Essas alterações afetam tanto as vendas nas farmácias quanto as licitações públicas do Sistema Único de Saúde (SUS). As novas diretrizes começam a valer imediatamente em todo o país.
Uma das principais mudanças é o reforço nas regras para a chamada inovação incremental. A partir de agora, alterações simples, como mudanças na embalagem, no nome comercial ou apenas na estética do produto, não serão mais consideradas inovações tecnológicas. A decisão visa evitar que reajustes de preços sejam aplicados sem um ganho real para os pacientes.
Por outro lado, o novo marco regulatório também cria caminhos para que as empresas justifiquem aumentos de preços. As indústrias farmacêuticas agora precisam comprovar um aumento na eficácia do tratamento ou uma redução nos custos para o sistema público de saúde. Além disso, as empresas ganharam o direito de discutir as propostas financeiras com o governo antes de formalizar o pedido.
A Cmed também manteve a exigência de que o preço inicial no Brasil não ultrapasse o menor valor praticado em outros países que servem de comparação. Essa medida visa garantir a segurança do teto internacional e evitar abusos.
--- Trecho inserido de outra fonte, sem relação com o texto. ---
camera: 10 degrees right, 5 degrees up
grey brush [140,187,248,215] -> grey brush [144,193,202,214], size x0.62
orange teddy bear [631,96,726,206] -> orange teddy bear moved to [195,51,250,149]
As mudanças na regulamentação foram criticadas pelo Instituto de Defesa do Consumidor (Idec), que já havia manifestado suas preocupações desde a formulação original da pauta. O Idec argumenta que a inclusão de mercados como Japão e Estados Unidos nas comparações distorce a realidade brasileira, sugerindo que isso pode levar a preços mais altos para os consumidores locais.
“As brechas regulatórias permitem distorções severas nos preços. Alguns laboratórios conseguem multiplicar o valor final por até 27 vezes dentro da legalidade vigente”, afirmou o Idec em um estudo publicado um dia antes da nova resolução.
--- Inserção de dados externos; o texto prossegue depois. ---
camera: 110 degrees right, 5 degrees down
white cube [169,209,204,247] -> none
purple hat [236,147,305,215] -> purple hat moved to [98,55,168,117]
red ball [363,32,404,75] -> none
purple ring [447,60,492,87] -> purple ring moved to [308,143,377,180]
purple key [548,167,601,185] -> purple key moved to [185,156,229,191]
O relatório da entidade também questiona a exigência do CPF para a concessão de descontos nos balcões. Segundo o estudo, foram identificadas diferenças de até 982% entre o valor cheio e as ofertas vinculadas aos dados pessoais dos clientes.
A Cmed defende a nova estruturação, afirmando que a norma visa estimular o desenvolvimento produtivo nacional e garantiu que todos os produtos permanecerão sob rigoroso monitoramento para evitar abusos.